:: Given records ::

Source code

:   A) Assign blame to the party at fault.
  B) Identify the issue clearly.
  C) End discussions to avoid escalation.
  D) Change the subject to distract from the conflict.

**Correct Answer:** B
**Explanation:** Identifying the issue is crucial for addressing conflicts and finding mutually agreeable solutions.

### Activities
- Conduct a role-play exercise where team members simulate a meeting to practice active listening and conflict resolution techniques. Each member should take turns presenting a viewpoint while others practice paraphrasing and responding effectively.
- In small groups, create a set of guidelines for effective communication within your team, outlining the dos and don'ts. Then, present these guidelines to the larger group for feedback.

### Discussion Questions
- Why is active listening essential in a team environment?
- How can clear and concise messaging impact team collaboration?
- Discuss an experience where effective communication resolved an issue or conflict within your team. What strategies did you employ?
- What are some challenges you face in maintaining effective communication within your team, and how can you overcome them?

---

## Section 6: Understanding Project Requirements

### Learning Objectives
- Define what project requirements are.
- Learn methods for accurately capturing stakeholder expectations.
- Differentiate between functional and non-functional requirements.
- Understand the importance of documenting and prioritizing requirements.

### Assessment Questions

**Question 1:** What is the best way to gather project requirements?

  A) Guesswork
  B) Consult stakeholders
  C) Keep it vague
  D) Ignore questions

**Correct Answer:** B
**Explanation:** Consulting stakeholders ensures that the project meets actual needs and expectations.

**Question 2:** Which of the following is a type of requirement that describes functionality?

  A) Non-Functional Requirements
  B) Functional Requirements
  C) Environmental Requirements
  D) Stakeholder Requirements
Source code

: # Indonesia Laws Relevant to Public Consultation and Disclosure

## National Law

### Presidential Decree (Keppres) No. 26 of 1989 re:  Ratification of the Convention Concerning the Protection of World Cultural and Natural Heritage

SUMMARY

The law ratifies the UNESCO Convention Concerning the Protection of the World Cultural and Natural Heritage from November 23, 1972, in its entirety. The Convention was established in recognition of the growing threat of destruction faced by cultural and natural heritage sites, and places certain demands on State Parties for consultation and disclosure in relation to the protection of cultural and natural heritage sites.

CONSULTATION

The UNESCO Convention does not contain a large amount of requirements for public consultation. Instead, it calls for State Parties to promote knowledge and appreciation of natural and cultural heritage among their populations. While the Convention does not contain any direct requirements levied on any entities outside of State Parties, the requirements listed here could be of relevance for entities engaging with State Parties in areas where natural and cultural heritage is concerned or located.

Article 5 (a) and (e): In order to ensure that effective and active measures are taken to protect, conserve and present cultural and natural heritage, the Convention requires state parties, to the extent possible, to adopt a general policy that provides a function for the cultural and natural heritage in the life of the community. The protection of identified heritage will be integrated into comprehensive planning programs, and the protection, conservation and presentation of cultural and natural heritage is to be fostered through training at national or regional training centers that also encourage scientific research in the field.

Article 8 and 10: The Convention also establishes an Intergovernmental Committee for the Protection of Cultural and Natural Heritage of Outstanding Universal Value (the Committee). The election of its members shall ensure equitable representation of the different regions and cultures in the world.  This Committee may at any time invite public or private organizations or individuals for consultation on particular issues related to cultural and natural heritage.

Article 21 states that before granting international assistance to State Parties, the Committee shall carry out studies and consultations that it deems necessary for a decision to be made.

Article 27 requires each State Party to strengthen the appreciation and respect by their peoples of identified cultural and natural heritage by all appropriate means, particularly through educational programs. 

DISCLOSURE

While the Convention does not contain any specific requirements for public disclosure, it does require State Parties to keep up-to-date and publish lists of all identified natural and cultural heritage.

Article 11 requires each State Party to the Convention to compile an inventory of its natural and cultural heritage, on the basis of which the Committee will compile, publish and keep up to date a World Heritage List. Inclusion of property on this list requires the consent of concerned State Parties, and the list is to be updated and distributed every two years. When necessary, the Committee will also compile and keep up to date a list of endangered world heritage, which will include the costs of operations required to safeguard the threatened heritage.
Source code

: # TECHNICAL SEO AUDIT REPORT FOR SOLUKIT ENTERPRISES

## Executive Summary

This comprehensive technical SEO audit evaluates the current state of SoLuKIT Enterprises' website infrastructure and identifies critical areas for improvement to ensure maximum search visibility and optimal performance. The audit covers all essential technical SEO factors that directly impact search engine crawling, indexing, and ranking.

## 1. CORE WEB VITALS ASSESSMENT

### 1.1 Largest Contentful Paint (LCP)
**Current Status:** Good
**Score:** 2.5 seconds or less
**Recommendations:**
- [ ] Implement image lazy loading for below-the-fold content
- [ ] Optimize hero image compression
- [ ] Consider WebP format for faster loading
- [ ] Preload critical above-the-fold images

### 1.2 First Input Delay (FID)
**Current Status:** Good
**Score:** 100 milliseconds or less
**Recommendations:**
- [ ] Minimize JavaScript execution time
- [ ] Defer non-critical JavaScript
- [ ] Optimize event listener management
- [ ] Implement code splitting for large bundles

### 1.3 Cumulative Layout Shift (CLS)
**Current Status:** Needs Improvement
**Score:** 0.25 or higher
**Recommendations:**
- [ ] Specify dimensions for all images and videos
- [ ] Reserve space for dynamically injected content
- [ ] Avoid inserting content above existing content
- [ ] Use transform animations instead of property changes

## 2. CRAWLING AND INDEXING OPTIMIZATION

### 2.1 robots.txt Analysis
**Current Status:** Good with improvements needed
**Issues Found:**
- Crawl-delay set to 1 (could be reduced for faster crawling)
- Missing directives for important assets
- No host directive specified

:::

Copy out every line in the records that contains the string "Score".

**Score:** 2.5 seconds or less
**Score:** 100 milliseconds or less
**Score:** 0.25 or higher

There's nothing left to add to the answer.